• **YOUR TASK**:
Please reproduce word for word the lines of the material below, starting at the line that contains "Same pulse oximeter, further" and running through the end of the material, both ends included.

• **EXERCISE INPUTS**:
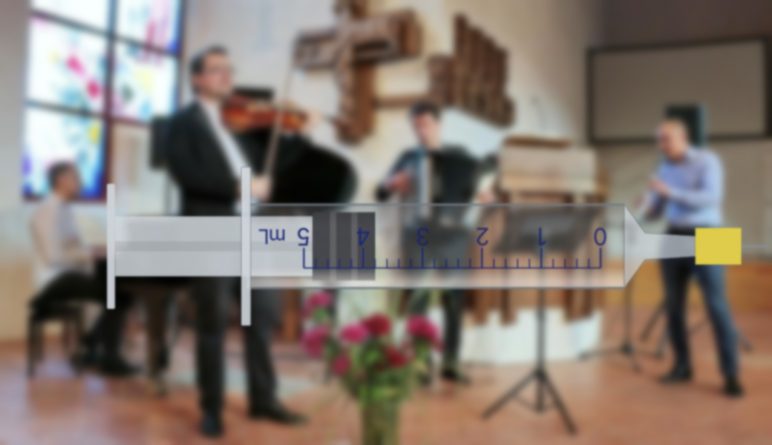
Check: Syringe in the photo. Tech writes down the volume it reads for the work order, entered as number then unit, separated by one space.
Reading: 3.8 mL
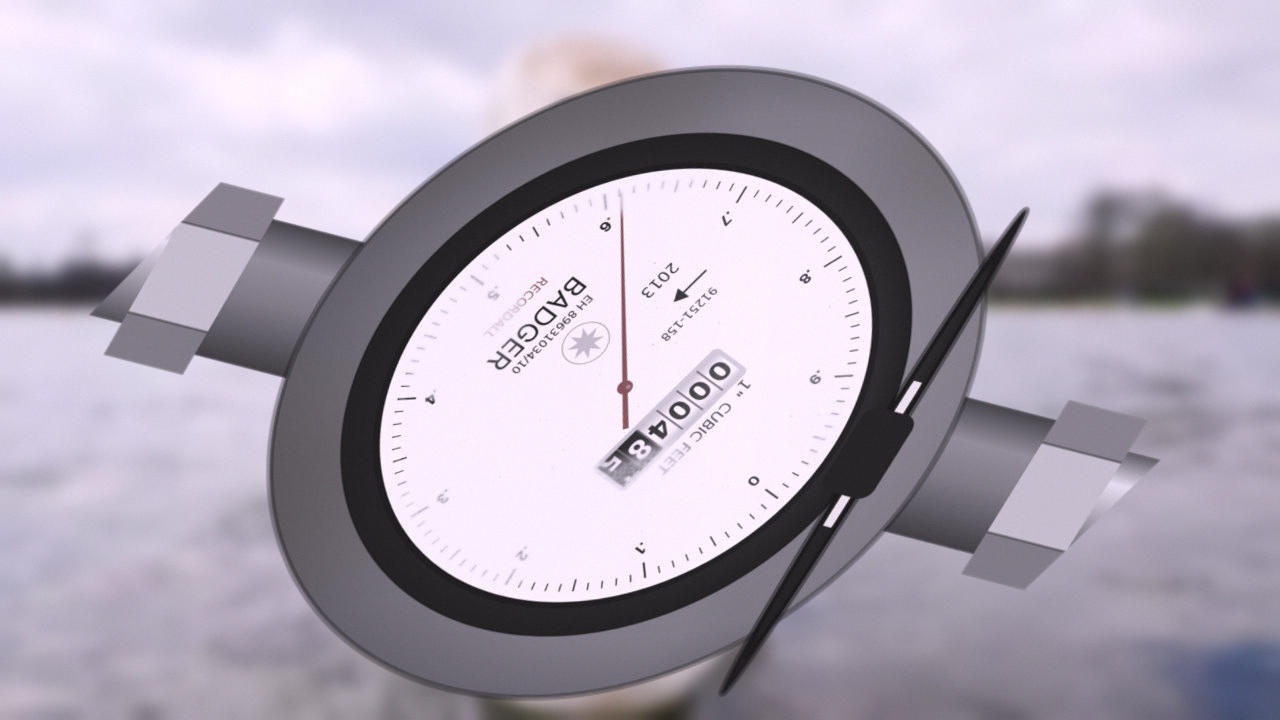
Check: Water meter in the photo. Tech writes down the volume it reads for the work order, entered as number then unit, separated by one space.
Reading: 484.61 ft³
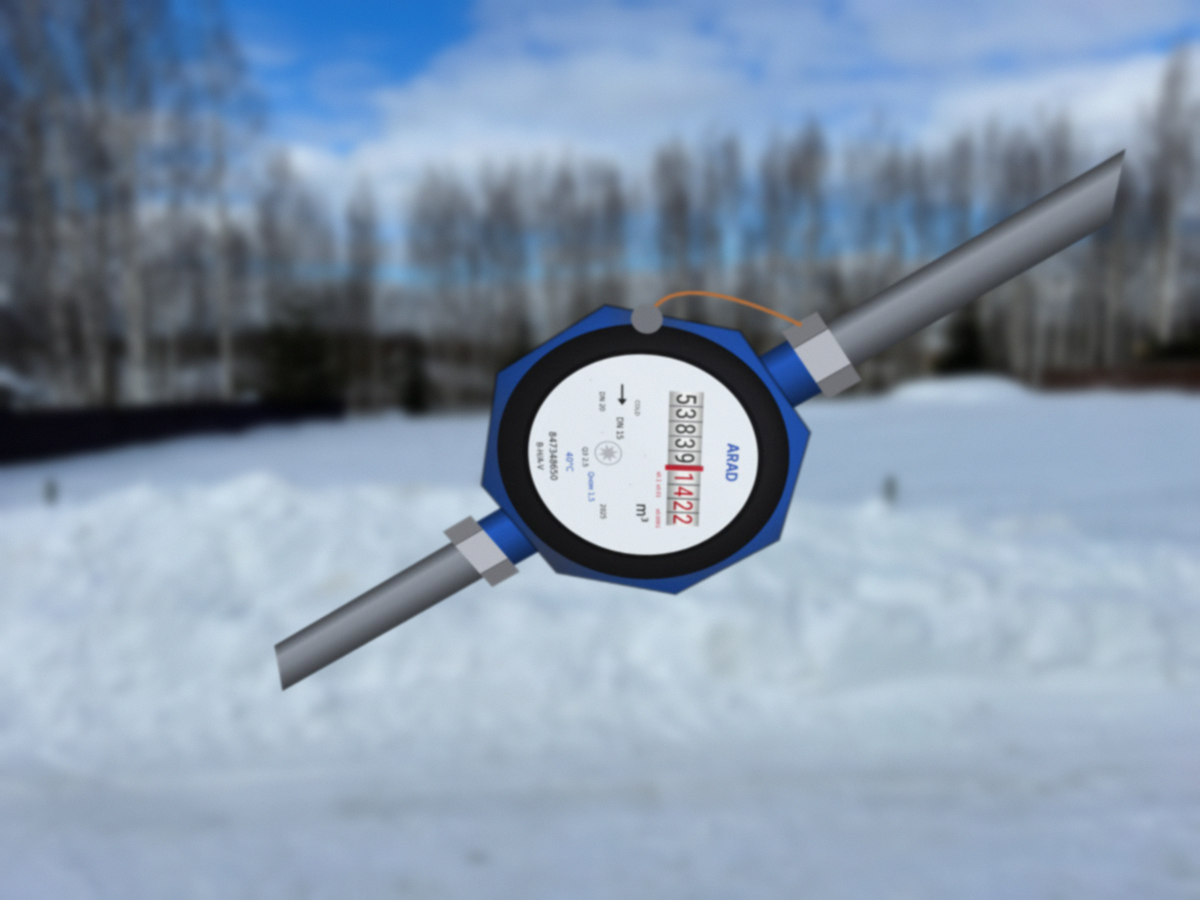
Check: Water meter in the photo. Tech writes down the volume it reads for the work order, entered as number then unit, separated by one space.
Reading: 53839.1422 m³
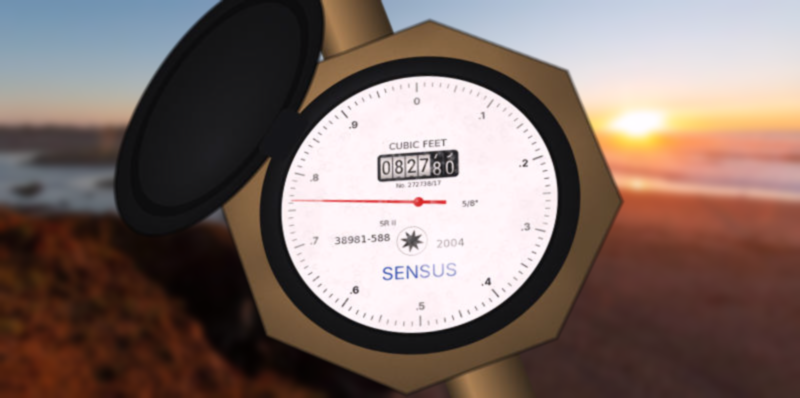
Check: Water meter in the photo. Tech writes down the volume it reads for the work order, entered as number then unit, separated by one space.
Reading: 82779.76 ft³
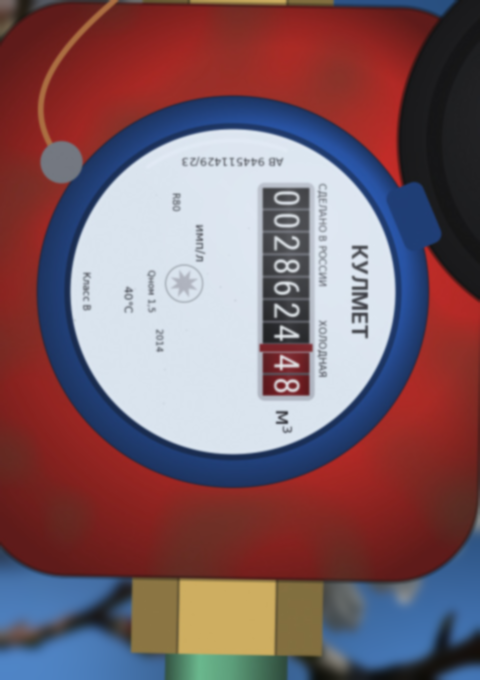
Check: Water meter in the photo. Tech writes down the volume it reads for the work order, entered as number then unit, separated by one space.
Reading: 28624.48 m³
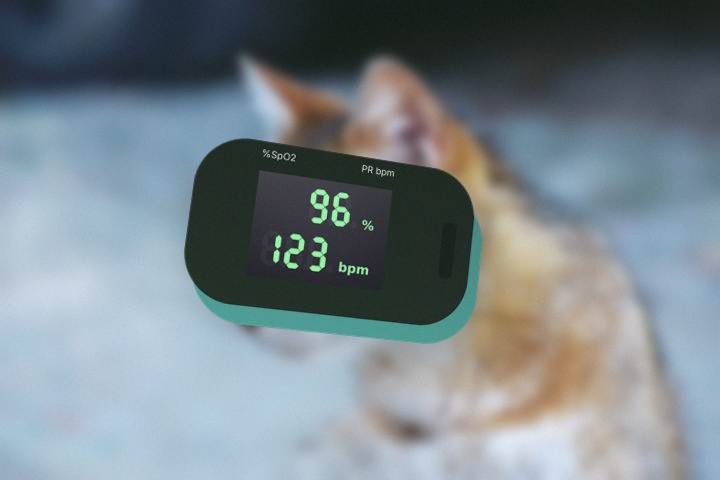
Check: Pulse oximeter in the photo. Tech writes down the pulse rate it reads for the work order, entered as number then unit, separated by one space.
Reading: 123 bpm
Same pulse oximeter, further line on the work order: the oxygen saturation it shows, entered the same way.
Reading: 96 %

• **ANSWER FOR THIS EXERCISE**:
Same pulse oximeter, further line on the work order: the oxygen saturation it shows, entered the same way.
Reading: 96 %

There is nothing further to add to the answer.